> **Data for this task**:
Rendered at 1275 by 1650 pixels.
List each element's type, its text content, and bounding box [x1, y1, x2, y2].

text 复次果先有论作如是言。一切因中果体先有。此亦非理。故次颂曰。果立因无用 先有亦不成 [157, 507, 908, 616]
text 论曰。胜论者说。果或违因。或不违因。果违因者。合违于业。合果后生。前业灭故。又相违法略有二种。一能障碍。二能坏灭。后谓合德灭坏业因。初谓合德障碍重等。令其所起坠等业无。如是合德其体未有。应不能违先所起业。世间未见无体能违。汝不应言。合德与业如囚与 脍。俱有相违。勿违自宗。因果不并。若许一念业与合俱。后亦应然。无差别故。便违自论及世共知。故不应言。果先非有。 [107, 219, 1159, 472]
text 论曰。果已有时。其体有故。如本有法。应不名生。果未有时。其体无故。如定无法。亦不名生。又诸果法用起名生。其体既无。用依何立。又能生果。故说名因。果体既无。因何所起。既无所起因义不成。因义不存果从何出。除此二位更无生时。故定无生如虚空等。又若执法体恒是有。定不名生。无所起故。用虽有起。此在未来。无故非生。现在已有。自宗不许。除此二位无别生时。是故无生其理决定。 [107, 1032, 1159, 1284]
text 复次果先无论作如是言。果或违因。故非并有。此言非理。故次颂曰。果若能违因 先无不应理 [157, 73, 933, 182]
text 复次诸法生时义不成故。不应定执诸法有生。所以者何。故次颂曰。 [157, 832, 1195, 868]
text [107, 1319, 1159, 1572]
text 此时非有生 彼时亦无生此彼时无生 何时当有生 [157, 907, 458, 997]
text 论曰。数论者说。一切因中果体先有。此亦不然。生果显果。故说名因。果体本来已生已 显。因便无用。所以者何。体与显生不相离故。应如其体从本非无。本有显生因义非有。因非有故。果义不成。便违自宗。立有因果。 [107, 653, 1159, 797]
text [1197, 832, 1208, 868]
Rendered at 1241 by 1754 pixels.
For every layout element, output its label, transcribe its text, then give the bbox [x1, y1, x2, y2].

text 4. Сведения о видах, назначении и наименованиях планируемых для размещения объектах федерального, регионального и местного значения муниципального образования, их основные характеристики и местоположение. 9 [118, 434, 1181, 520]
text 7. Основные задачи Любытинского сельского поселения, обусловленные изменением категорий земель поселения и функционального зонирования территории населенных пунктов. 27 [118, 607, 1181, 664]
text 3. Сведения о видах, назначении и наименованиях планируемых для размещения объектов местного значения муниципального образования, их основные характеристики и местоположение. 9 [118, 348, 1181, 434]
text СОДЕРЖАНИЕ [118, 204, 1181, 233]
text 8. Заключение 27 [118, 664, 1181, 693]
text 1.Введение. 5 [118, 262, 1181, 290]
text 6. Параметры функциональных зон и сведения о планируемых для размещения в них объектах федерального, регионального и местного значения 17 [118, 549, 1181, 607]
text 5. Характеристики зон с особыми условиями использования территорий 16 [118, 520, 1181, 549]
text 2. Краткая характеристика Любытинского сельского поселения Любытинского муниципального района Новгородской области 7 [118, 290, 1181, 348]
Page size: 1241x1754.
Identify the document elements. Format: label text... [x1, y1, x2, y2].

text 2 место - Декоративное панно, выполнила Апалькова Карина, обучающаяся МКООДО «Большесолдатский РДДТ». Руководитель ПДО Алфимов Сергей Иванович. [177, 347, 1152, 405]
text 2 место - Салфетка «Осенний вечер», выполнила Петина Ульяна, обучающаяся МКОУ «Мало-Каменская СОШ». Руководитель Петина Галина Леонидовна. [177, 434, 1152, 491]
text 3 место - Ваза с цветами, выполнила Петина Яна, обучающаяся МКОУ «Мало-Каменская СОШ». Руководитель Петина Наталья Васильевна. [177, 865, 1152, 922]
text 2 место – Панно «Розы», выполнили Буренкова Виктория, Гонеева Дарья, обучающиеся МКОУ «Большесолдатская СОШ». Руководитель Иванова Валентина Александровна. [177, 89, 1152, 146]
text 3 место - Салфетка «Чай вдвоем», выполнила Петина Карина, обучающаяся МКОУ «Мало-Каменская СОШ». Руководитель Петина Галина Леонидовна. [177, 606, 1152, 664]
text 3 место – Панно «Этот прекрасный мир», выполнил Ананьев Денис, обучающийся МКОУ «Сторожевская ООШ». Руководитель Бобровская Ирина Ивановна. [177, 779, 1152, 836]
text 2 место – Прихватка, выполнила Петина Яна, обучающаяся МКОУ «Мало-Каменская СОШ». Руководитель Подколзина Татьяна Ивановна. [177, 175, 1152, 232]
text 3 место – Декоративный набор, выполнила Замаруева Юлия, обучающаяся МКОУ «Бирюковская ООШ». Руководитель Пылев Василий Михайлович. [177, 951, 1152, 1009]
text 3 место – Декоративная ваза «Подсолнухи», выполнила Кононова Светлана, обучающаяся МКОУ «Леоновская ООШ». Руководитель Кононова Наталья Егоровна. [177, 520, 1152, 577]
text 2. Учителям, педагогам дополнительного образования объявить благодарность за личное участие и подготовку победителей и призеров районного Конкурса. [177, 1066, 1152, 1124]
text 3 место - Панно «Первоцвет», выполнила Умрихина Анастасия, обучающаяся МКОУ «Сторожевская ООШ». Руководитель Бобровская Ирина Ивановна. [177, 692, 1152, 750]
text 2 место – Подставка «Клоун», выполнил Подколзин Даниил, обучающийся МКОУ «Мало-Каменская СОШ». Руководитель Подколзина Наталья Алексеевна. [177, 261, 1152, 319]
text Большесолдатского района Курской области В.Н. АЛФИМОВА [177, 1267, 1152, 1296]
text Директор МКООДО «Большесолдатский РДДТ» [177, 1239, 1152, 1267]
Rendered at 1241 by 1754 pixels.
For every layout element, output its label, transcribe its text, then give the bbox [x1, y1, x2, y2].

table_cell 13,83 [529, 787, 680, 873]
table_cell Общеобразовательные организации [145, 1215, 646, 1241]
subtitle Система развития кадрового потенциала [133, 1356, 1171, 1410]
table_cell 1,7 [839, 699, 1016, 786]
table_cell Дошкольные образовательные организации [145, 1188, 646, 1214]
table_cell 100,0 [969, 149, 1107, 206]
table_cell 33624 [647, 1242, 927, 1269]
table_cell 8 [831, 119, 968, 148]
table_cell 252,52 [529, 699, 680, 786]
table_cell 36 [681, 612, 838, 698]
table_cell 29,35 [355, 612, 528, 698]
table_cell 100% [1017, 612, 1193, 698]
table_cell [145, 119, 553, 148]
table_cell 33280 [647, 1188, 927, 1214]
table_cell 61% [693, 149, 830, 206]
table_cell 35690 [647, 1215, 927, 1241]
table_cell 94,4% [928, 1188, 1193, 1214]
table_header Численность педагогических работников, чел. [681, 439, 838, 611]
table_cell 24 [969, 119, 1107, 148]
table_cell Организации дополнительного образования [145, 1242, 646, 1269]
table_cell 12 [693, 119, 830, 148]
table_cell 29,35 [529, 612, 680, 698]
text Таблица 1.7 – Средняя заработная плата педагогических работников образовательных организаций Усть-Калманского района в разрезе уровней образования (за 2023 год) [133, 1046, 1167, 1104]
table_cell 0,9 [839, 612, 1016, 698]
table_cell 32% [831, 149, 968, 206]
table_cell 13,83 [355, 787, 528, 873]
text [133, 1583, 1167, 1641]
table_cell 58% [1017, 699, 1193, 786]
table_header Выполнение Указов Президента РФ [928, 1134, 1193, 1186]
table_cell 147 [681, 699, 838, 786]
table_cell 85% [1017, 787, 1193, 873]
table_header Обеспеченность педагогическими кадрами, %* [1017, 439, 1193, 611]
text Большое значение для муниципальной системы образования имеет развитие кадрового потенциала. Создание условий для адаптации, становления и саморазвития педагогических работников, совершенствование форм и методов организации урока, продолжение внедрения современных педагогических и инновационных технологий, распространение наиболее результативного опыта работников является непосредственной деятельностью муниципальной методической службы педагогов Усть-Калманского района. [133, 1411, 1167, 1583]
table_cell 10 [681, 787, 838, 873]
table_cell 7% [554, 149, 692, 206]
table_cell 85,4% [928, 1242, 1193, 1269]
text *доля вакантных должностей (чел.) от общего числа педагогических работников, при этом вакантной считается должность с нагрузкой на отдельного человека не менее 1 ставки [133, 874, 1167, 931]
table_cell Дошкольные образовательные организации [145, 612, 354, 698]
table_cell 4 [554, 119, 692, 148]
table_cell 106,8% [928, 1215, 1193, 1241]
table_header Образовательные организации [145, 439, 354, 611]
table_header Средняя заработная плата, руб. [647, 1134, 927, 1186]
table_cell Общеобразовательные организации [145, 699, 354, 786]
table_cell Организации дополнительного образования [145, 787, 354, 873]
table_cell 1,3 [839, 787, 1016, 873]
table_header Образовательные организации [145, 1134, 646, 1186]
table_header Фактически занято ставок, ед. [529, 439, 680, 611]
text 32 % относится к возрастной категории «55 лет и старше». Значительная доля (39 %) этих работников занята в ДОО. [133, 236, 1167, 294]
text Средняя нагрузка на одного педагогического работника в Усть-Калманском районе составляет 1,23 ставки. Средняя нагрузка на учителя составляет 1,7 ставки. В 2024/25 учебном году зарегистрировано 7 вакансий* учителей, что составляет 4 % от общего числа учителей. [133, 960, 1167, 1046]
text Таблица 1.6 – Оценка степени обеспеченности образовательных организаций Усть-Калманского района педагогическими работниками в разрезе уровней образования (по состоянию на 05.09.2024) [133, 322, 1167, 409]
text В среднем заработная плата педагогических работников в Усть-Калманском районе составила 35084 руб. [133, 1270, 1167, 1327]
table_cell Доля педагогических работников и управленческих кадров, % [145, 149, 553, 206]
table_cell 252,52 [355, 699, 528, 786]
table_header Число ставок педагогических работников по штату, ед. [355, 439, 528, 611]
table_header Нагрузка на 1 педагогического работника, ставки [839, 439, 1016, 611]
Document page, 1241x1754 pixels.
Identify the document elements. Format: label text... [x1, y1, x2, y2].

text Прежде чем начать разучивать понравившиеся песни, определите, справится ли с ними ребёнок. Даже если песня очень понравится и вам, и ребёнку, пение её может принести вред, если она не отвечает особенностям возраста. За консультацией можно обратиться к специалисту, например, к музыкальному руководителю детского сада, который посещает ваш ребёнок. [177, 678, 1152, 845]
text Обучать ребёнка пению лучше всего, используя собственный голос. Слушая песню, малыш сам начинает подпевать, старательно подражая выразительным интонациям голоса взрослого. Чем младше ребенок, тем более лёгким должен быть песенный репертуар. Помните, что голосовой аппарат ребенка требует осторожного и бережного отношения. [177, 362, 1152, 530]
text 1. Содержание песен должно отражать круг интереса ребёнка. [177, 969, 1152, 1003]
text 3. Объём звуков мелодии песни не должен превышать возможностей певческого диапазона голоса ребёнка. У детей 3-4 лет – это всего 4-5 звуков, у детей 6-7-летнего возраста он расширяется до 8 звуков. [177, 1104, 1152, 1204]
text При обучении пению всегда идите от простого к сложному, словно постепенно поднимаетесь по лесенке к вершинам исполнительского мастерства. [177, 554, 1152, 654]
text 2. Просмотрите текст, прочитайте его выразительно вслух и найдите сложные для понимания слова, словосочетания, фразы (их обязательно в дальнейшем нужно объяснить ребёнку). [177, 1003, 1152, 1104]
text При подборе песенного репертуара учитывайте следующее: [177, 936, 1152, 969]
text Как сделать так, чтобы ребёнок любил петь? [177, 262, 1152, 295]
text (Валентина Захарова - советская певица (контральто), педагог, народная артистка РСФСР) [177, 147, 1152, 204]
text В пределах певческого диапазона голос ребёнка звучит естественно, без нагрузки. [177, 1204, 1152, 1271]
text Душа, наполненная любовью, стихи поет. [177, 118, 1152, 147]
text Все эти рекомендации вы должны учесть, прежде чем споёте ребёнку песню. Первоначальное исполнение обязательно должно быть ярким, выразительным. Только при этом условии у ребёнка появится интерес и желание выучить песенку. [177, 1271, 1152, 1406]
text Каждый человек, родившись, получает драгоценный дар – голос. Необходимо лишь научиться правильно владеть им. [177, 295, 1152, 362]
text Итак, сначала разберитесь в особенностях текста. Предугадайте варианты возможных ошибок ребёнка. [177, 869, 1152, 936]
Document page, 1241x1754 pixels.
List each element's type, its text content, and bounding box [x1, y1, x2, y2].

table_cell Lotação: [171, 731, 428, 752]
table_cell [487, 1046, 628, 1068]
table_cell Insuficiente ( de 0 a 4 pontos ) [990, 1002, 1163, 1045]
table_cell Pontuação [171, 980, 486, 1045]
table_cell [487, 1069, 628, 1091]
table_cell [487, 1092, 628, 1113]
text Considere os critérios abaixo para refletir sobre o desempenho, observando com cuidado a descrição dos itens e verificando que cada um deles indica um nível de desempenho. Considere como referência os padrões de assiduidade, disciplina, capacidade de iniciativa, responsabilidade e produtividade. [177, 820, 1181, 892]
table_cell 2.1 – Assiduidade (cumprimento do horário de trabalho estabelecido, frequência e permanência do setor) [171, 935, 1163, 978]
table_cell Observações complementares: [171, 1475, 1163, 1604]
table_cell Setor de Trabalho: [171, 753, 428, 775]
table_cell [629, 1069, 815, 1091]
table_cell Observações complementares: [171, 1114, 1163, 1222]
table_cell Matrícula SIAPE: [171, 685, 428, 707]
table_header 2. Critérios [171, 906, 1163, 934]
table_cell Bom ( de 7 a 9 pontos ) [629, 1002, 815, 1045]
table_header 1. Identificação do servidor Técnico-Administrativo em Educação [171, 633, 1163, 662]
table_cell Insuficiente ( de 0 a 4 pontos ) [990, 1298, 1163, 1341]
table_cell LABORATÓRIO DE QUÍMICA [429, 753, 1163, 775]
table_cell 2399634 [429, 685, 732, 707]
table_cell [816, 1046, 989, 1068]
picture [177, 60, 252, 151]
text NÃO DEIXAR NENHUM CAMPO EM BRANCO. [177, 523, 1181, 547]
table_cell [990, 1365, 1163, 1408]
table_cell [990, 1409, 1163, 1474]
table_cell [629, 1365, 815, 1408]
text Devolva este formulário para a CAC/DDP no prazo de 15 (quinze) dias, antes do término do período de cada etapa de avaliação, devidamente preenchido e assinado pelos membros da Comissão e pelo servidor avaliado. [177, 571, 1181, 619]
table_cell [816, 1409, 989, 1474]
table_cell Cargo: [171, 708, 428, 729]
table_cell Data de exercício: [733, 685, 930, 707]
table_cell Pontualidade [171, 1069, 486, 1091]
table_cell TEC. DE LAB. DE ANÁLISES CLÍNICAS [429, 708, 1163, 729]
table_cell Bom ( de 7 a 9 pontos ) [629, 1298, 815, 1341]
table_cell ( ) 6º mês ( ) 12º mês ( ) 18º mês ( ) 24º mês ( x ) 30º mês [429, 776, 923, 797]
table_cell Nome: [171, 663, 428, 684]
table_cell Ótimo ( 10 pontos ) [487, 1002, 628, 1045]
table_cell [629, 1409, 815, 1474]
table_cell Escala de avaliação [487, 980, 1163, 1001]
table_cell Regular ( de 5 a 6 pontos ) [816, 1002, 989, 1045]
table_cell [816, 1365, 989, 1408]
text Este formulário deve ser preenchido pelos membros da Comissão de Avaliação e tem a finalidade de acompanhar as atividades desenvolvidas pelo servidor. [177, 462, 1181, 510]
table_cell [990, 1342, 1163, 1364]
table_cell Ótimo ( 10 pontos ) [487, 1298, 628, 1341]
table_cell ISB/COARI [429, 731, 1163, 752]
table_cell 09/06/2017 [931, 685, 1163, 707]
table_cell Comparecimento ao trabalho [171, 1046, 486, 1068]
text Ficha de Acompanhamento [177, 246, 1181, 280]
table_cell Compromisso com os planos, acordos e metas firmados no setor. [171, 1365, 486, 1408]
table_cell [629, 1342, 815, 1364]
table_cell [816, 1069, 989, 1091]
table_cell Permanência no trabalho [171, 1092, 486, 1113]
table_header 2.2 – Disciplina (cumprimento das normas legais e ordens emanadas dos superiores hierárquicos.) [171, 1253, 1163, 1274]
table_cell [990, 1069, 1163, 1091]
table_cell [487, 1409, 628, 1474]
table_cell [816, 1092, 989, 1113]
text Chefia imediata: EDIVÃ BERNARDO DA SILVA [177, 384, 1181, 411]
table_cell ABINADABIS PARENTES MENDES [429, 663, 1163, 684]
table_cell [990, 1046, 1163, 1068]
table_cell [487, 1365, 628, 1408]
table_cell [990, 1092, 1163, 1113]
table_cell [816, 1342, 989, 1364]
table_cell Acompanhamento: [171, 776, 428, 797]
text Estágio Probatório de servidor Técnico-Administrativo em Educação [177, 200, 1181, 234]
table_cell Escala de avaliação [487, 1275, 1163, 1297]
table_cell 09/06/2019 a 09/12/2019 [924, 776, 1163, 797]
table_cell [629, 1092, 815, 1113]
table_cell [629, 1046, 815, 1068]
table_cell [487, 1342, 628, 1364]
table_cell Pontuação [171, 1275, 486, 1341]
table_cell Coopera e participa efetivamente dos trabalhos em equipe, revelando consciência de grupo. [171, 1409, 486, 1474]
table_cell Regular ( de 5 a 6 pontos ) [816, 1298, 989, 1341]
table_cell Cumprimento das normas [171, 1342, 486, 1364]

> **What this task involves**: Everything above from the line containing "text [107, 1319, 1159, 1572]" down to the line containing "Page size: 1241x1754." should be copied exactly, both end lines included, and nothing else.

> **Problem solution**:
text [107, 1319, 1159, 1572]
text 此时非有生 彼时亦无生此彼时无生 何时当有生 [157, 907, 458, 997]
text 论曰。数论者说。一切因中果体先有。此亦不然。生果显果。故说名因。果体本来已生已 显。因便无用。所以者何。体与显生不相离故。应如其体从本非无。本有显生因义非有。因非有故。果义不成。便违自宗。立有因果。 [107, 653, 1159, 797]
text [1197, 832, 1208, 868]
Rendered at 1241 by 1754 pixels.
For every layout element, output its label, transcribe its text, then give the bbox [x1, y1, x2, y2].

text 4. Сведения о видах, назначении и наименованиях планируемых для размещения объектах федерального, регионального и местного значения муниципального образования, их основные характеристики и местоположение. 9 [118, 434, 1181, 520]
text 7. Основные задачи Любытинского сельского поселения, обусловленные изменением категорий земель поселения и функционального зонирования территории населенных пунктов. 27 [118, 607, 1181, 664]
text 3. Сведения о видах, назначении и наименованиях планируемых для размещения объектов местного значения муниципального образования, их основные характеристики и местоположение. 9 [118, 348, 1181, 434]
text СОДЕРЖАНИЕ [118, 204, 1181, 233]
text 8. Заключение 27 [118, 664, 1181, 693]
text 1.Введение. 5 [118, 262, 1181, 290]
text 6. Параметры функциональных зон и сведения о планируемых для размещения в них объектах федерального, регионального и местного значения 17 [118, 549, 1181, 607]
text 5. Характеристики зон с особыми условиями использования территорий 16 [118, 520, 1181, 549]
text 2. Краткая характеристика Любытинского сельского поселения Любытинского муниципального района Новгородской области 7 [118, 290, 1181, 348]
Page size: 1241x1754.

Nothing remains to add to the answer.